CONCEPT Cited by 1 source
Customer impact hours metric¶
Definition¶
A customer impact hours metric is a reliability program's top-line metric defined as summed hours of customer-visible impact from high-severity and filtered medium-severity incidents, scoped by cause (change-triggered / external / capacity / etc.).
The metric is deliberately an imperfect analog of customer sentiment — it's cheaper than direct customer-sentiment survey data while correlating well enough that project-level improvements move it.
Canonical disclosure¶
Slack's 2025-10-07 Deploy Safety retrospective canonicalises the choice with verbatim (Source: sources/2025-10-07-slack-deploy-safety-reducing-customer-impact-from-change):
"Hours of customer impact from high severity and selected medium severity change-triggered incidents."
"Selected" means filtered-by-post-hoc-impact-analysis — Slack severity levels convey impending or current impact, not final impact, so a human curation pass is required to distill medium-severity incidents down to the ones that mattered.
The three-layer chain¶
Slack articulates the metric's position in a three-layer chain:
- Customer sentiment is the truth the program is trying to move. Direct measurement requires surveys, NPS, support-ticket sentiment — slow, noisy, expensive.
- Program metric is the imperfect analog — defined well enough to be computed from existing incident data; close enough to customer sentiment that moving it correlates with moving sentiment.
- Project metric is per-project — "did automatic rollback reduce MTTR on Webapp backend?" — measurable in the specific project's substrate.
Verbatim on the coupling (Source: sources/2025-10-07-slack-deploy-safety-reducing-customer-impact-from-change):
"They're all connected, but it's challenging to know for a specific project how much it is going to move the top line metric."
This is load-bearing on how projects are justified + evaluated — you cannot directly attribute a specific quarterly top-line move to a specific project. You measure the project metric during the project; you measure the program metric in aggregate after a 3-6 month lag; you accept a loose causal chain.
The four metric-design criteria¶
Slack names four explicit criteria:
- Measure results. Not effort, not output. Results.
- Understand what is measured (real vs analog). The metric is an analog; don't confuse it with the underlying truth (customer sentiment).
- Consistency in measurement, especially subjective portions. The "selected medium severity" filter is the subjective portion — apply consistently across quarters.
- Continually validate the measurement matches customer sentiment — "with the leaders having the direct conversations with customers". The program metric's legitimacy is only as good as its ongoing validation against the sentiment it's trying to analog.
Operational trade-offs in metric design¶
- Incident-count vs incident-hours. Count is easier to compute but doesn't distinguish a 2-min blip from a 4-hour outage. Hours weight by duration.
- All-incidents vs severity-filtered. All-incidents over-counts noise from low-severity internal-only incidents; severity-filtered requires a curation discipline.
- All-cause vs change-triggered. A program investing in deploy safety should track only the change-triggered subset (to avoid credit/blame for external-cause moves); a full reliability program tracks all-cause.
- Trailing vs leading. Incident-derived metrics are trailing — you measure what has already happened. Leading indicators (canary metrics during deploy, alert volume, change-fail-rate) are available faster but weaker on customer- sentiment correlation.
See concepts/trailing-metric-patience for the patience discipline required when the metric trails delivery.
Why "imperfect analog" is the right framing¶
The metric's imperfection is feature, not bug:
- Perfect would be unmeasurable. True customer sentiment cannot be measured continuously at scale.
- Direct would be slow. NPS / survey cadence is quarterly; incident data is daily.
- Pure proxy would decouple. A metric unconnected to customer impact (e.g., deploy-count, MTTR-over-all-incidents) optimises against the substrate without moving sentiment.

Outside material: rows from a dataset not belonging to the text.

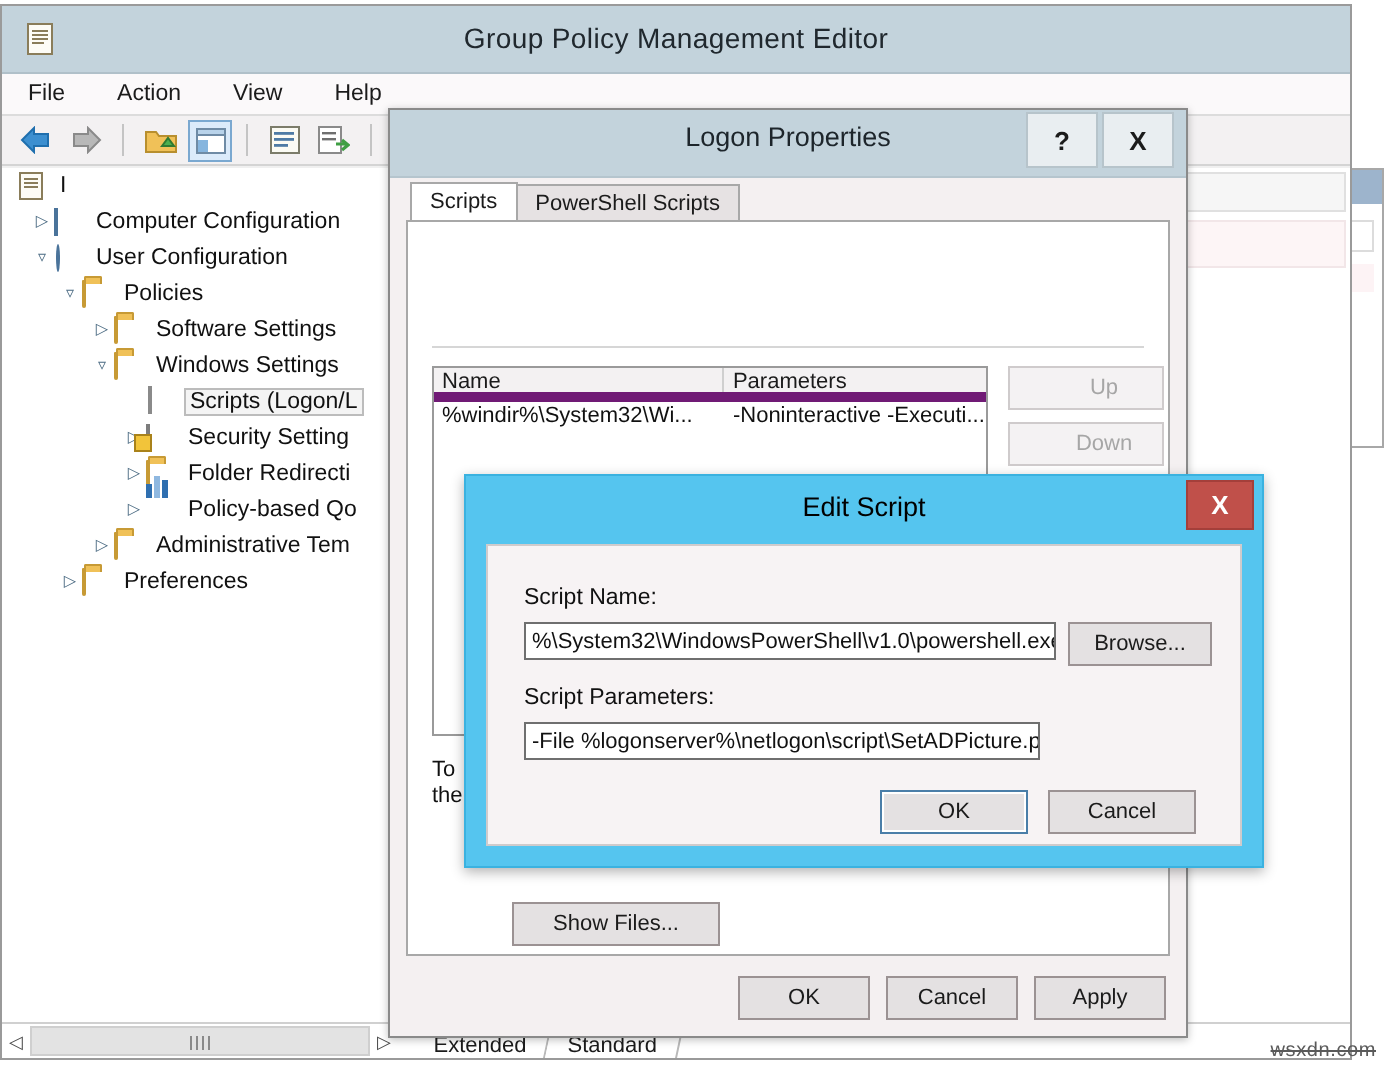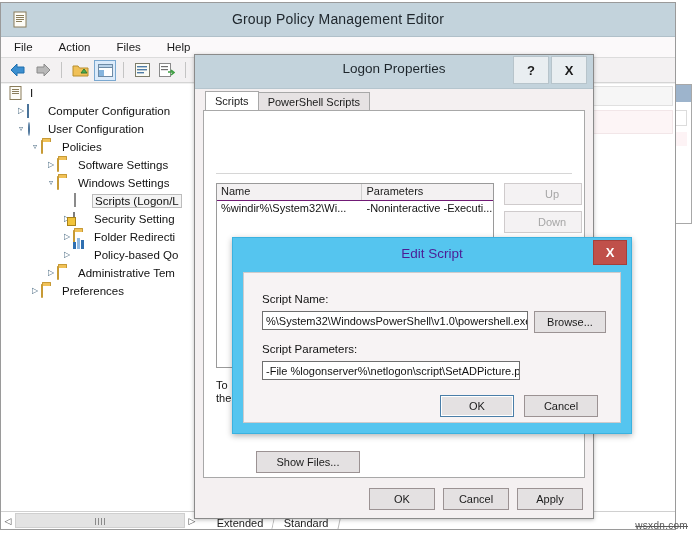--- a/index.html
+++ b/index.html
@@ -547,7 +547,7 @@
     <div class="mmc-menubar">
       <div class="mi">File</div>
       <div class="mi">Action</div>
-      <div class="mi">Files</div>
+      <div class="mi">View</div>
       <div class="mi">Help</div>
     </div>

The metric sits at the intersection of "measurable from existing data, daily" and "moves when customer sentiment moves." The three-layer-chain framing names exactly why: the chain is the cost of measurability.
Caveats¶
- Selection bias in "selected medium severity". The curation pass is a human judgement call; quarter-to-quarter reviewer change can make the metric non-comparable.
- Severity-level drift. If the org's severity scale shifts (more sev-2s reclassified as sev-3s because of policy change), the metric moves without any underlying customer impact change.
- Root-cause attribution. Change-triggered-only scope requires per-incident cause classification, which is post-hoc and sometimes contested.
- The metric can be gamed. Over-filtering medium-severity incidents reduces the metric without improving customer sentiment. The "continually validate" criterion is the check.
- No per-region / per-customer-segment decomposition in the canonical Slack disclosure. A customer segment with 100% breakage can be invisible if their traffic is small in aggregate.
Seen in¶
- sources/2025-10-07-slack-deploy-safety-reducing-customer-impact-from-change — Slack's canonical program-metric choice; the three-layer chain framing; the "selected medium severity" filter; the four design criteria.